Tu n’as rien vu à Hiroshima

Comment ça, je n’ai rien vu à Hiroshima ?
LUI Tu n’as rien vu à Hiroshima. Rien. ELLE J’ai tout vu. Tout. Ainsi l’hôpital, je l’ai vu. J’en suis sûre. L’hôpital existe à Hiroshima. Comment aurais-je pu éviter de le voir ? LUI Tu n’as pas vu d’hôpital à Hiroshima. Tu n’as rien vu à Hiroshima.
Ce sont les premières répliques d’un film culte, réalisé par Alain Resnais, le scénario et les dialogues étant de Marguerite Duras. Ce film, c’est bien sûr Hiroshima mon amour, au titre digne d’un oxymore. Le 28 juillet 1958, le cinéaste Alain Resnais partait au Japon tourner l’essentiel de ce qui allait devenir un film mythique de l’histoire du cinéma : Hiroshima mon amour. C’est son premier long-métrage et le premier scénario de l’écrivain Marguerite Duras.
Une actrice française se rend à  Hiroshima  afin d’y tourner un film sur la paix. Elle y rencontre un architecte japonais, ancien conscrit dont la famille a disparu sous les bombes, qui devient momentanément son amant, mais aussi son confident. Alors qu’ils s’apprêtent à se quitter, il lui expose sa vie et lui répète qu’elle n’a « rien vu à Hiroshima ».
6 août 1945. Nous sommes à Hiroshima une ville du Japon située sur la côte nord de la  mer intérieure de Seto,  sur l’île de Honshû, la plus grande île japonaise, quand soudain, à 8 h 15 (heure locale),
Et puis voici/ Que dans le ciel bleu de midi/De plus en plus fort j’entendis/comme arrivant de l’infini/Ce drôle de bruit/Ce drôle de bruit*
Le bombardier B-20  piloté par Paul Tippets, baptisé Ebola Bay  décolle de la base de Tinian**, avec à son bord une bombe atomique à l’uranium 235 d’une puissance de 15 kilotonnes, surnommée Little Boy
Je m’souviens que les gens/ S’arrêtèrent de marcher/ Et d’un air étonné/tout le monde a levé le nez/Vers le ciel angélique/Couleur de paradis*
L’équipage est composé de douze hommes, dont quatre scientifiques.

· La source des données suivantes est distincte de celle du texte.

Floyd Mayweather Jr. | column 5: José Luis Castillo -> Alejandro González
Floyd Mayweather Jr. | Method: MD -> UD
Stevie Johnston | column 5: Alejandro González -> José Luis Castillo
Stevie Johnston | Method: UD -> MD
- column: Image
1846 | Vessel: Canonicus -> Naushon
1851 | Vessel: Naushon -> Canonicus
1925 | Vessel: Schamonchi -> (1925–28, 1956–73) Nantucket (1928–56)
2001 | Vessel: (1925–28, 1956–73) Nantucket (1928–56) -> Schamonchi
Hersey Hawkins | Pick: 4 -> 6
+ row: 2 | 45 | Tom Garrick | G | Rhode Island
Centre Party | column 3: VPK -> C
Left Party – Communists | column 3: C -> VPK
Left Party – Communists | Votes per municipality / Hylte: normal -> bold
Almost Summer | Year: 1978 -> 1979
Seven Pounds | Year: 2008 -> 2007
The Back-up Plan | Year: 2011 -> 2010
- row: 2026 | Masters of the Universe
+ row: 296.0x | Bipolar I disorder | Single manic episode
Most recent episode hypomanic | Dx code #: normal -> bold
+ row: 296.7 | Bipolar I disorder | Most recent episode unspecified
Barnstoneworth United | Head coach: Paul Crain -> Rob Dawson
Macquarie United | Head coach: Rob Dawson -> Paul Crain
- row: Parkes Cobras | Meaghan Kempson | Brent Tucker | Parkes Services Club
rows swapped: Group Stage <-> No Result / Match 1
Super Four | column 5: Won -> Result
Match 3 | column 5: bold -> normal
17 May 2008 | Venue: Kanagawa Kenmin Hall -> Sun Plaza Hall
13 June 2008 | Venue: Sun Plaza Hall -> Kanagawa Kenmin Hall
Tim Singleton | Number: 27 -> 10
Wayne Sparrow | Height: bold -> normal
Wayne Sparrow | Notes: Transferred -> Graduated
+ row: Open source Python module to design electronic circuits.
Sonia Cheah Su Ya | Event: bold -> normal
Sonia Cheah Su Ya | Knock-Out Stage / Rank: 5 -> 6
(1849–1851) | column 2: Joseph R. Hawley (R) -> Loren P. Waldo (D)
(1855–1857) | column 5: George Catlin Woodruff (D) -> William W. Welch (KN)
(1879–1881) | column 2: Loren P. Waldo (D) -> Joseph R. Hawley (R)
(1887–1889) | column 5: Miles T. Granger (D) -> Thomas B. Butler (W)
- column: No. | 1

Deux autres B-29 l’escortent, emportant les instruments scientifiques destinés à l’analyse…
Et brusquement/Il y eut un éclair aveuglant/Et dans un souffle incandescent/Les murs se mirent à trembler/Que s’est-il passé?- J’y comprends rien/Y avait une ville/Et y a plus rien*
6 août 1945, à 8h 15. Une gigantesque bulle de gaz de plus de 300 mètres de diamètre se forme aussitôt après l’impact. Hiroshima est détruite à 60%. Les incendies embrasent la ville (au cœur de l’explosion, la température au sol atteint 4000 °C). Au total, on compte 80 000 morts, 70 000 blessés sur les 330 000 habitants que compte la ville.
Y a plus rien qu’un désert/De gravats, de poussière/Qu’un silence à hurler/A la place où il y avait/Une ville qui battait/Comme un cœur prodigieux*
Le 9 août 1945, une nouvelle bombe touche Nagasaki. 75 000 personnes périssent sur le coup (pour une population totale de 240 000 habitants). Dans les deux villes, le nombre de victimes grimpe rapidement dans les semaines qui suivent les bombardements. Les bombes continueront même à tuer pendant des décennies à cause des malformations et maladies liées à la radioactivité.
J’ai eu chaud place de la Paix. Dix mille degrés sur la place de la Paix. Je le sais. La température du soleil sur la place de la Paix. Comment l’ignorer?… L’herbe, c’est bien simple… LUI Tu n’as rien vu à Hiroshima, rien*


Je me suis toujours demandé ce que signifiait ce « Tu n’as rien vu à Hiroshima ». Il y a de cela disons une dizaine d’années, j’étais allé pour la première fois au Mémorial de la Shoah, à Paris. Après une très longue visite, je vais à la librairie, achète un livre sur les Einsatzgruppen***, et afin de parler un peu avec la personne qui tenait la caisse, lui dit  tout ce que  j’ai vu pendant la visite… Et lui de me répondre: „Ah bon? Vous avez vu ça?“ C’était sa manière de me dire: „Tu n’as rien vu à Auschwitz“

L’utilisation de l’arme nucléaire par les Etats-Unis contre le Japon à la fin de la Seconde Guerre mondiale fait depuis toujours l’objet d’un débat vif en émotions. Au départ, rares étaient ceux qui remettaient en cause la décision prise par le président Truman de larguer deux bombes atomiques sur Hiroshima et Nagasaki. Mais dès 1965, l’historien Gal Alperowitz affirmait que si les deux bombes avaient certes provoqué la fin immédiate de la Seconde Guerre mondiale, les dirigeants japonais avaient l’intention de capituler. Larguer deux bombes atomiques n’était donc pas nécessaire pour gagner la guerre. Ward Hayes Wilson   traduit par Antoine Bourguilleau 7 juin 2013 Slate.fr

Jacques Barbarin

*Claude Nougaro « Il y avait une ville »
**Tinian l’une des trois principales îles des Mariannes du Nord, à l’ est de la mer des Philippines. Elle a été utilisée comme base pour les bombardements du Japon, notamment pour les bombardements nucléaires des villes d’ Hiroshima et de Nagasaki
***Les Einsatzgruppen (littéralement groupe d’intervention) étaient des unités de police politique militarisées du IIIème Reich  chargées, à partir de l’invasion de la Pologne, de l’assassinat systématique des opposants réels ou supposés au régime nazi et en particulier des Juifs.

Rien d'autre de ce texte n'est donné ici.